SU Abroad Student Profile- Isaac Messina


What better place is there to study Renaissance art than in the place where it all began? SU Abroad alumnus, Isaac Messina, had a once in a lifetime opportunity to study art restoration while abroad in Florence under an Italian conservator. His incredible apprenticeship was inspired by a course he was able to take while studying in SU’s center in Florence, Italy. Below he describes his work at an art restoration studio,  which was his first hands-on experience with the work of art conservators.

Name: Isaac Messina

Major: Art History

Minor: Chemistry

School: Arts and Sciences

Project/Internship: Art Restoration Apprentice in the Studio of Antonio Casciani in Florence

Description: “My experience abroad in Florence in the spring of my sophomore year introduced me to art restoration, a career that I am now working to pursue. At Syracuse University in Florence, I took a course on Renaissance painting techniques led by Ezio Buzzegoli, a professional art restorer. Intrigued by the career of my professor, I toured a local painting restoration studio during my stay. Antonio Casciani, the lead restorer, worked in beautiful space next to the Boboli Gardens. Antonio specialized in structural conservation, dealing more with the frames, canvases, and the supports of paintings.

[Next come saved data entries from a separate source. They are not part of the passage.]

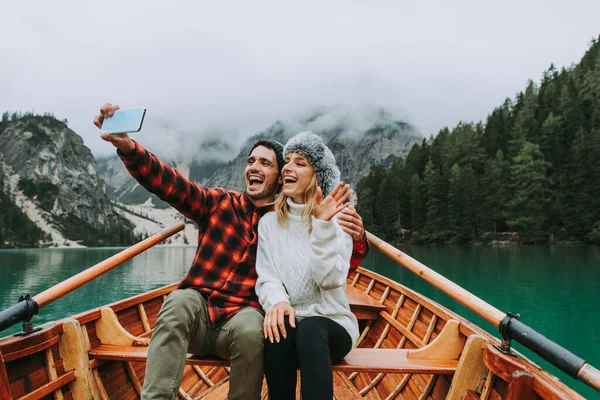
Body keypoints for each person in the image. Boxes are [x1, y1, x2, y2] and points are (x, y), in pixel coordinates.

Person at [93, 104, 368, 400]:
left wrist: (358, 237)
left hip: (243, 317)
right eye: (251, 161)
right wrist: (129, 148)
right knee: (178, 300)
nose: (254, 167)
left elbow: (339, 270)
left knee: (257, 330)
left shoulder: (300, 219)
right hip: (200, 312)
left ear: (279, 180)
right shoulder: (222, 204)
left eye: (265, 163)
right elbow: (169, 184)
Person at [255, 131, 359, 399]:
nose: (288, 167)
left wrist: (323, 226)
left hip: (333, 324)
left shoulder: (338, 219)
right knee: (277, 333)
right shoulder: (268, 223)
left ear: (317, 176)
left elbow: (330, 279)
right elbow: (267, 278)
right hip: (292, 320)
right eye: (287, 161)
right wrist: (277, 302)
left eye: (300, 163)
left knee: (311, 329)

A Crown-Wise research grant from the university honors program allowed me to return to Florence in the summer of 2013 to apprentice in Antonio’s private studio. He challenged me to work hands-on with paintings and frames, assuring me that the best learning experience in restoration comes through one’s hands. He often gave me vague instructions, encouraging me to fail, reflect, and then improve. For each project, I documented and assessed the damage the work had suffered over the centuries. I then assisted by filling holes in canvases, reconstructing splintered gilded frames, and treating the surface of paintings. Antonio did not speak a word of English, so this experience challenged me to expand my language skills from table talk with my Italian host family each night to a vocabulary better suited for the specialized field of art conservation. This apprenticeship was an experience I will never forget, as it gave me my first taste of the work of a real conservator.”